== Exercise task 1 ==
In the call excerpt, how wide were the arms in 2019?

== Excerpted text ==
::::::
If you go back to – I think, it was back in 2019, the first kind of full year we had Mariner East online, we had very high utilizations in the U.S. Gulf Coast and the arms were wide, they were $0.15, $0.20 to $0.25 a gallon. And you saw us capture that. And so that’s ultimately something that we could see play out this year. Sorry for 2024, where you could have weaker Mont-Bellevue pricing like you’ve seen here in the third quarter, but strong arms in Antero. As we move into 2024, we do capture some of that value. Today, we have some contracts that are term deals that roll off before the end of the first quarter. And so beyond that, in 2024, we’re fully uncontracted and able to capture that value. And so I think you’ll see that reflected in our NGL realizations if that plays out like it’s looking right now on the propane side.
::::::
== Provided records ==
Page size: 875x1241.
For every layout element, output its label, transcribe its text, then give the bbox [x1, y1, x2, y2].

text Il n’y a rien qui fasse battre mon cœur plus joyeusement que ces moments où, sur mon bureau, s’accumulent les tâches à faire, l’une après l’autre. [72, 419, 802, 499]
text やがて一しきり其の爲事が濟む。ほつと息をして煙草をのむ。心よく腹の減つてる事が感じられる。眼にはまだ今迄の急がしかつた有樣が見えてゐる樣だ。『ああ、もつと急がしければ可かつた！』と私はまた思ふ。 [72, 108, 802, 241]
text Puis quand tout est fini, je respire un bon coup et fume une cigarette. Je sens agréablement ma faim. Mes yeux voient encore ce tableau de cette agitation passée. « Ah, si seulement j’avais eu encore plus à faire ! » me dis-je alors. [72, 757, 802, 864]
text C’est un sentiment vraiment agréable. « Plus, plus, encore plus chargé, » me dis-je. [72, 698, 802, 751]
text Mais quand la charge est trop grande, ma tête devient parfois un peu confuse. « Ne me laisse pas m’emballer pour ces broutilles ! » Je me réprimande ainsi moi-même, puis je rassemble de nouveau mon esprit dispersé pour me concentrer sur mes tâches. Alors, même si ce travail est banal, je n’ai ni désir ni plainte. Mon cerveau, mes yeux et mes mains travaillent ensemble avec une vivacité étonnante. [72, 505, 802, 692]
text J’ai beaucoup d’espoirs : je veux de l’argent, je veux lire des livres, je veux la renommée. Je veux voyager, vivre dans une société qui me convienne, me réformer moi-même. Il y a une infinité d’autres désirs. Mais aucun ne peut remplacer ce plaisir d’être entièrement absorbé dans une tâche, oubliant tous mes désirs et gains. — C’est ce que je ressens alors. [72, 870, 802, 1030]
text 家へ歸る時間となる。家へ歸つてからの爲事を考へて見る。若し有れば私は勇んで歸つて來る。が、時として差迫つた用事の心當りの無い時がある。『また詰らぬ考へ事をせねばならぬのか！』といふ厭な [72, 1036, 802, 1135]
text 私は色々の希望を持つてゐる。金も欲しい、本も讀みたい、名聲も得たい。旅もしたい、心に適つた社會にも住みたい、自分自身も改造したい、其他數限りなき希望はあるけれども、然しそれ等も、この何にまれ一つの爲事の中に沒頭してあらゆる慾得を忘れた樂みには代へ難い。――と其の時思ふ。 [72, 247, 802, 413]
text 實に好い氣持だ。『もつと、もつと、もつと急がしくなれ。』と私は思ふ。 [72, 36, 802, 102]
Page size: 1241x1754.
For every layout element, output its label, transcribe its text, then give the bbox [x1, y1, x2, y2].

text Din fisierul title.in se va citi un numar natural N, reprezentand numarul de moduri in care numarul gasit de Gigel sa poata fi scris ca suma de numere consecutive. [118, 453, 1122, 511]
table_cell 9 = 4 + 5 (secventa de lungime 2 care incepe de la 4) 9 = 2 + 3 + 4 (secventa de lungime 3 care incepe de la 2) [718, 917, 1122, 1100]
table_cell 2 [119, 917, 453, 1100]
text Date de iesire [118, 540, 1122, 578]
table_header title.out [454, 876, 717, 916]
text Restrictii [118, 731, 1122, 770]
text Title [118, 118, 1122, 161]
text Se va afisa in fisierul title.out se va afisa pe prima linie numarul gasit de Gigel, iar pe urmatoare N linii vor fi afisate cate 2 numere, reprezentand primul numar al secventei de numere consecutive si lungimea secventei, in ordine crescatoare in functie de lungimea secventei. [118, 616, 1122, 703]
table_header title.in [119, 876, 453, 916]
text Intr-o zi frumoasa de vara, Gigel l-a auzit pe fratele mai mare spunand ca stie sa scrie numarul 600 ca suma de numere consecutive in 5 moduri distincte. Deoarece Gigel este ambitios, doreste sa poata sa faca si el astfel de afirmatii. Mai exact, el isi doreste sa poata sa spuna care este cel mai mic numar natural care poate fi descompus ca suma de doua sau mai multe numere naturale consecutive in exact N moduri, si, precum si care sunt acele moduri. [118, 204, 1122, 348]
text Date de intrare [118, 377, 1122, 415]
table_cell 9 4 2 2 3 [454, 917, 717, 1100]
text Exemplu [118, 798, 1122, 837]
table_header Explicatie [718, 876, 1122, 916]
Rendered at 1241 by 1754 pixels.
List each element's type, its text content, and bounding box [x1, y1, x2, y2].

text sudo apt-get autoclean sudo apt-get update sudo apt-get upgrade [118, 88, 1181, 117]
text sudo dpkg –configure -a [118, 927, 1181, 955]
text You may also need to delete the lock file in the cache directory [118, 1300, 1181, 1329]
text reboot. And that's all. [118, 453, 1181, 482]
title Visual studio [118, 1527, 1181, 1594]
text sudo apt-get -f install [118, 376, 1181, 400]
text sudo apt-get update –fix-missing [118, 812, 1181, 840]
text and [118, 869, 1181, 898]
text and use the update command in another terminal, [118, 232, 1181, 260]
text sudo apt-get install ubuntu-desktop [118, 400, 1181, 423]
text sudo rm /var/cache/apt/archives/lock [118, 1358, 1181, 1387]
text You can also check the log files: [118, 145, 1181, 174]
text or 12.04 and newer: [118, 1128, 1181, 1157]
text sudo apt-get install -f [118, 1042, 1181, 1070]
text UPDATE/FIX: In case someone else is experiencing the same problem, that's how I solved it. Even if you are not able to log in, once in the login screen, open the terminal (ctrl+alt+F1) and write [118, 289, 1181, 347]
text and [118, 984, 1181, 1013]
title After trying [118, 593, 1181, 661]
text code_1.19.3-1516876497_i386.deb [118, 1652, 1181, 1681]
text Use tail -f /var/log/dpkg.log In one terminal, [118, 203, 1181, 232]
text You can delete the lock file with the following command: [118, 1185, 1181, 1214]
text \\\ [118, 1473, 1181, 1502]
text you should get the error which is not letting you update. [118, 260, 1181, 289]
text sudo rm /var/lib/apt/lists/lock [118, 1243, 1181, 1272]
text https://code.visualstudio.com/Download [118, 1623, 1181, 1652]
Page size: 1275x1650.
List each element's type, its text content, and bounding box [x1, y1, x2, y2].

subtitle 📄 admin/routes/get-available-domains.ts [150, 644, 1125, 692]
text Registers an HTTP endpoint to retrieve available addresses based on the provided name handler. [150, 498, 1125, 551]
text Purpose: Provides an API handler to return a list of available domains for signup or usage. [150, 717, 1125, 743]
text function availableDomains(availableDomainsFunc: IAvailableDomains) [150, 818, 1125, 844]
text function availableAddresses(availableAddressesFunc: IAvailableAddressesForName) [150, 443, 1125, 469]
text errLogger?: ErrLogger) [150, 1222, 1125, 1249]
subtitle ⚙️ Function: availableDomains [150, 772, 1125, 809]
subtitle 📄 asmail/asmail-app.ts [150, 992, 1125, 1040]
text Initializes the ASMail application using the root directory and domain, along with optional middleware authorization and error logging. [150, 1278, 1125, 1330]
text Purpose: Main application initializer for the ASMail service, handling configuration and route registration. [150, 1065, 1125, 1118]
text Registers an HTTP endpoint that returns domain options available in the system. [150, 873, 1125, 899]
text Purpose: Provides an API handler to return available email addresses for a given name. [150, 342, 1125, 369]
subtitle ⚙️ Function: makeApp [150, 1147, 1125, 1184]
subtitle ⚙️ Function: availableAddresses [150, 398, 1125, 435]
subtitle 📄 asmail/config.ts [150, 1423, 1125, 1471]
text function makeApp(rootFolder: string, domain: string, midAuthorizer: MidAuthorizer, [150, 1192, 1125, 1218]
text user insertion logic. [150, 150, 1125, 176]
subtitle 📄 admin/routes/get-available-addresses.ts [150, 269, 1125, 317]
::::::
== Exercise task 2 ==
In the listing, write out as a numbered list the lines starting with the line containing "text Il n’y" and going on through the line containing "text C’est un", skipping any blank lines.

== Solution 1 ==
They were $0.15, $0.20 to $0.25 a gallon.

== Solution 2 ==
1. text Il n’y a rien qui fasse battre mon cœur plus joyeusement que ces moments où, sur mon bureau, s’accumulent les tâches à faire, l’une après l’autre. [72, 419, 802, 499]
2. text やがて一しきり其の爲事が濟む。ほつと息をして煙草をのむ。心よく腹の減つてる事が感じられる。眼にはまだ今迄の急がしかつた有樣が見えてゐる樣だ。『ああ、もつと急がしければ可かつた！』と私はまた思ふ。 [72, 108, 802, 241]
3. text Puis quand tout est fini, je respire un bon coup et fume une cigarette. Je sens agréablement ma faim. Mes yeux voient encore ce tableau de cette agitation passée. « Ah, si seulement j’avais eu encore plus à faire ! » me dis-je alors. [72, 757, 802, 864]
4. text C’est un sentiment vraiment agréable. « Plus, plus, encore plus chargé, » me dis-je. [72, 698, 802, 751]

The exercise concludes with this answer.